The town of Sylva plans to impose a new parking law to stop shop owners and employees from taking up customer parking on Main Street.
While most towns in the region face the same challenge — what to do about downtown workers monopolizing coveted parking spaces — only Highlands has tried to legislate a solution so far.
Highlands has an ordinance barring employees from parking on Main Street, a model Sylva now wants to emulate.
The new ordinance comes as part of a larger attempt to fix the parking pinch in downtown Sylva, which has shop owners on Mill and Main streets infuriated by the lack of available customer parking during peak business hours.
To help alleviate the problem, the town board recently decided to rent a commercial lot near the intersection of Mill and Main and designate it for free public parking.
It will provide between 30 and 40 additional parking spaces downtown, but the board felt it needed to go a step further.
Last week, the town’s attorney Eric Ridenour offered the board a first draft of the ordinance, which would bar employees of downtown businesses from on-street parking along the one-way portions of Mill and Main streets.
Ridenour told the board that Highlands’ version of the ordinance includes an exception for service-oriented businesses like real estate offices, which need to keep their vehicles close to serve customers.
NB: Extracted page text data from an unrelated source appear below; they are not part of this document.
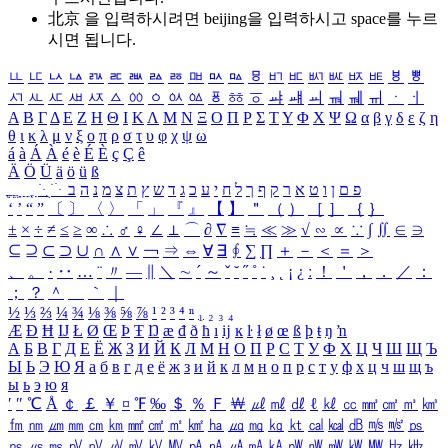
北京 을 입력하시려면
beijing
을 입력하시고 space를 누르
시면 됩니다.
ㅥ
ㅦ
ㅧ
ㅨ
ㅩ
ㅪ
ㅫ
ㅬ
ㅭ
ㅮ
ㅯ
ㅰ
ㅱ
ㅲ
ㅳ
ㅴ
ㅵ
ㅶ
ㅷ
ㅸ
ㅹ
ㅺ
ㅻ
ㅼ
ㅽ
ㅾ
ㅿ
ㆀ
ㆁ
ㆂ
ㆃ
ㆄ
ㆅ
ㆆ
ㆇ
ㆈ
ㆉ
ㆊ
ㆋ
ㆌ
ㆍ
ㆎ
Α
Β
Γ
Δ
Ε
Ζ
Η
Θ
Ι
Κ
Λ
Μ
Ν
Ξ
Ο
Π
Ρ
Σ
Τ
Υ
Φ
Χ
Ψ
Ω
α
β
γ
δ
ε
ζ
η
θ
ι
κ
λ
μ
ν
ξ
ο
π
ρ
σ
τ
υ
φ
χ
ψ
ω
á
à
Á
À
é
è
É
È
ç
Ç
ê
Ä
Ö
Ü
ä
ö
ü
ß
ְ
ֳ
ֲ
ֱ
ָ
ַ
ֵ
ֶ
ִ
ֹ
ּ
ֻ
ׂ
ׁ
ּ
ב
ה
נ
מ
צ
ת
ץ
ש
ד
ג
כ
ע
י
ח
ל
ך
ף
ק
ר
א
ט
ו
ן
ם
פ
‘
’
“
”
〔
〕
〈
〉
「
」
『
』
【
】
＂
（
）
［
］
｛
｝
±
×
÷
≠
≤
≥
∞
∴
♂
♀
∠
⊥
⌒
∂
∇
≡
≒
≪
≫
√
∽
∝
∵
∫
∬
∈
∋
⊆
⊇
⊂
⊃
∪
∩
∧
∨
￢
⇒
⇔
∀
∃
∮
∑
∏
＋
－
＜
＝
＞
、
。
·
‥
…
¨
〃
―
∥
＼
∼
´
～
ˇ
˘
˝
˚
˙
¸
˛
¡
¿
ː
！
＇
，
．
／
：
；
？
＾
＿
｀
｜
½
⅓
⅔
¼
¾
⅛
⅜
⅝
⅞
¹
²
³
⁴
ⁿ
₁
₂
₃
₄
Æ
Ð
Ħ
Ĳ
Ł
Ø
Œ
Þ
Ŧ
Ŋ
æ
đ
ð
ħ
ı
ĳ
ĸ
ŀ
ł
ø
œ
ß
þ
ŧ
ŋ
ŉ
А
Б
В
Г
Д
Е
Ё
Ж
З
И
Й
К
Л
М
Н
О
П
Р
С
Т
У
Ф
Х
Ц
Ч
Ш
Щ
Ъ
Ы
Ь
Э
Ю
Я
а
б
в
г
д
е
ё
ж
з
и
й
к
л
м
н
о
п
р
с
т
у
ф
х
ц
ч
ш
щ
ъ
ы
ь
э
ю
я
′
″
℃
Å
￠
￡
￥
¤
℉
‰
＄
％
Ｆ
￦
㎕
㎖
㎗
ℓ
㎘
㏄
㎣
㎤
㎥
㎦
㎙
㎚
㎛
㎜
㎝
㎞
㎟
㎠
㎡
㎢
㏊
㎍
㎎
㎏
㏏
㎈
㎉
㏈
㎧
㎨
㎰
㎱
㎲
㎳
㎴
㎵
㎶
㎷
㎸
㎹
㎀
㎁
㎂
㎃
㎄
㎺
㎻
㎽
㎾
㎿
㎐
㎑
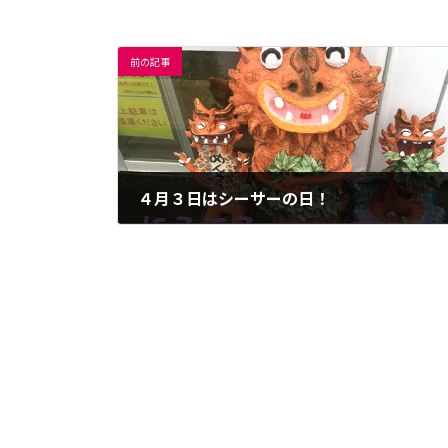
前の記事
４月３日はシーサーの日！
2020年4月3日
Board Member Sarah Graham said she didn’t see the need to make exceptions, particularly given the town’s investment in leasing an additional lot.
“We should free up as many spaces downtown as possible,” said Graham.
Board Member Danny Allen agreed.
“The town (now) has three parking lots, and they’re all in close proximity to one end of town,” Allen said. “It’s not going to require but a hop and a skip for them.”
The board considered a provision that would reserve spots in the newly leased lot for businesses willing to pay a rental fee.
That suggestion didn’t thrill Sylva Police Chief Jeff Jamison, who said it would be difficult to enforce.
“We’re going to be policing that lot as well as Main Street. Is that what I’m hearing?” Jamison asked. “That’s going to be difficult folks.”
The board ultimately struck the idea from the draft ordinance.
Enforcement a challenge
Ridenour said the ordinance would rely heavily on the cooperation of business owners to report violations to the Sylva police, since the department doesn’t have any staff dedicated to parking enforcement.
“The way I drafted it is in the hope that our downtown business owners will work as our eyes and ears,” said Ridenour.
The town not only lacks a dedicated parking cop, but enforcement would hinge on police officers’ ability to visually recognize the vehicles of downtown workers. If a worker’s car is indeed spotted in a parking space that’s off-limits to them, another challenge is determining whether that employee is on their shift — or happens to be shopping downtown on their day off. The board plans to hold a public hearing on the ordinance at its second meeting in July.
Sylva is not alone in confronting the issue of employees and business owners parking in spots that were meant for their customers. Waynesville’s Town Manager Lee Galloway said the problem is ubiquitous.
“I’ve worked in six towns, and I don’t think there’s one that didn’t have the same issue,” Galloway said.
Galloway recalled a running joke in Rockingham about a jeweler named Fox.
“Why does Mr. Fox park right in front of his business? Because he can’t get his car inside,” Galloway said.
Galloway said Waynesville has addressed the issue by adding more public parking –– in particular a large parking deck a block off Main Street –– and by enforcing three-hour parking limits on Main Street.
In addition, the Downtown Waynesville Association has taken on the responsibility of communicating with business owners about the need to keep customer parking free.
“We’ve tried to handle it amongst ourselves,” said Buffy Messer, the downtown association’s director. “I think the merchants try to communicate with their neighbors. We don’t mind if someone parks all day as long as they’re spending money.”
Bryson City has the same problem, especially during the high season, but Town Manager Larry Callicutt said thus far no one has suggested drafting an ordinance to confront it.
“I’m not sure there’s a town where that doesn’t happen,” said Callicutt. “They’ve always complained about it, but it’s not gotten to the point that anyone’s taken action on it.”
Galloway said he understands merchants’ anger over the issue.
“You have to turn those spots over to protect your merchants,” Galloway said. “I understand their frustration.”